■ **WORK TO COMPLETE**:
Quote exactly and only this range of lines in the data below: the line that holds "ID-73, status: Shipped -> Planned" to the line that holds "ID-103, owner: SV -> JC", both included.

■ **EXERCISE DATA**:
:::::
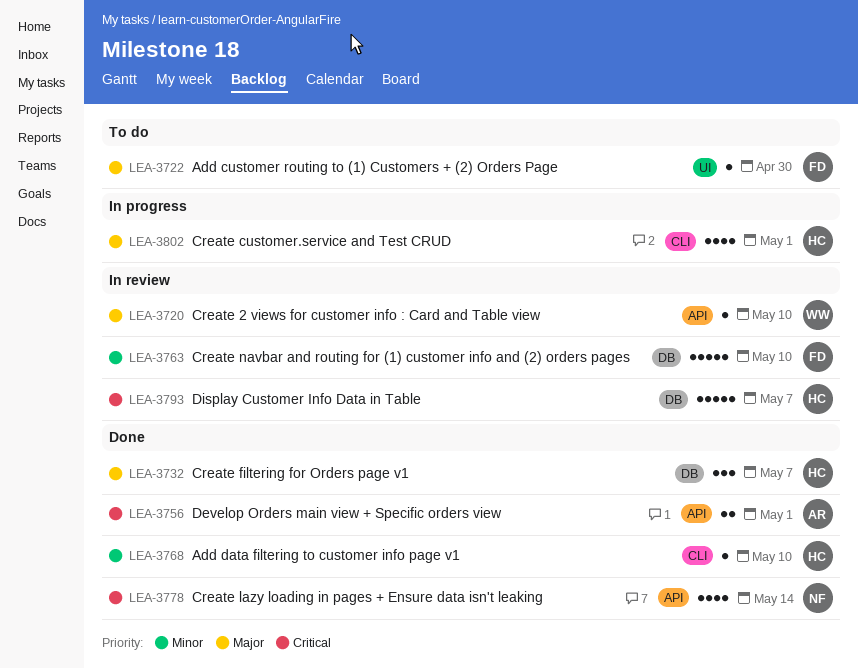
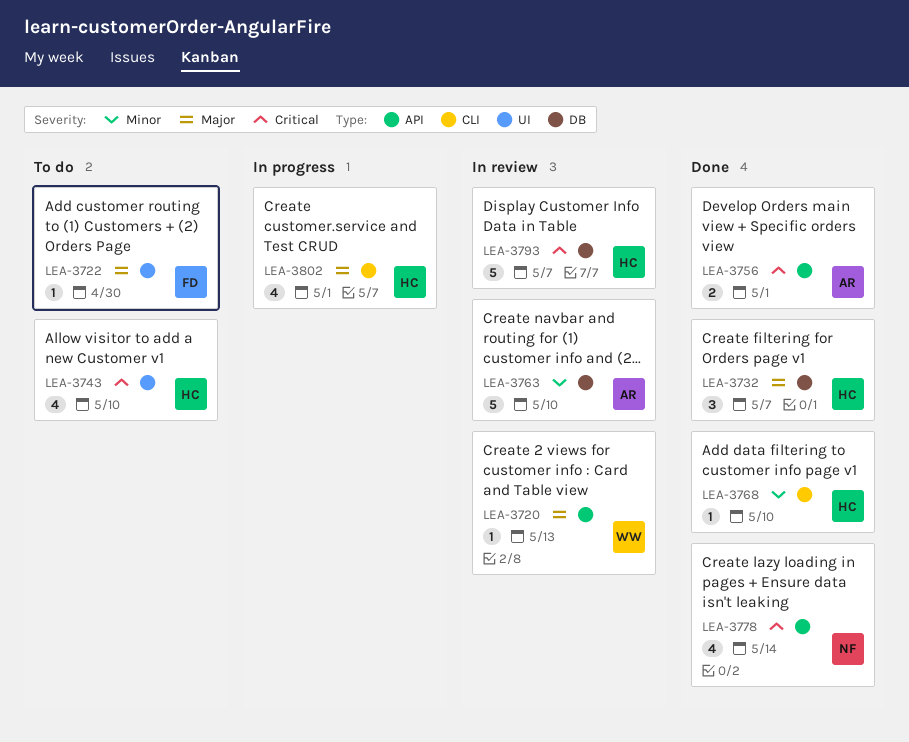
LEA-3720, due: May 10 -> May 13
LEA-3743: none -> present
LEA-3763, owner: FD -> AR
:::::
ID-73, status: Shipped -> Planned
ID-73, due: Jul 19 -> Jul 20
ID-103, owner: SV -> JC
:::::
■ **ANSWER TO THE PROBLEM**:
ID-73, status: Shipped -> Planned
ID-73, due: Jul 19 -> Jul 20
ID-103, owner: SV -> JC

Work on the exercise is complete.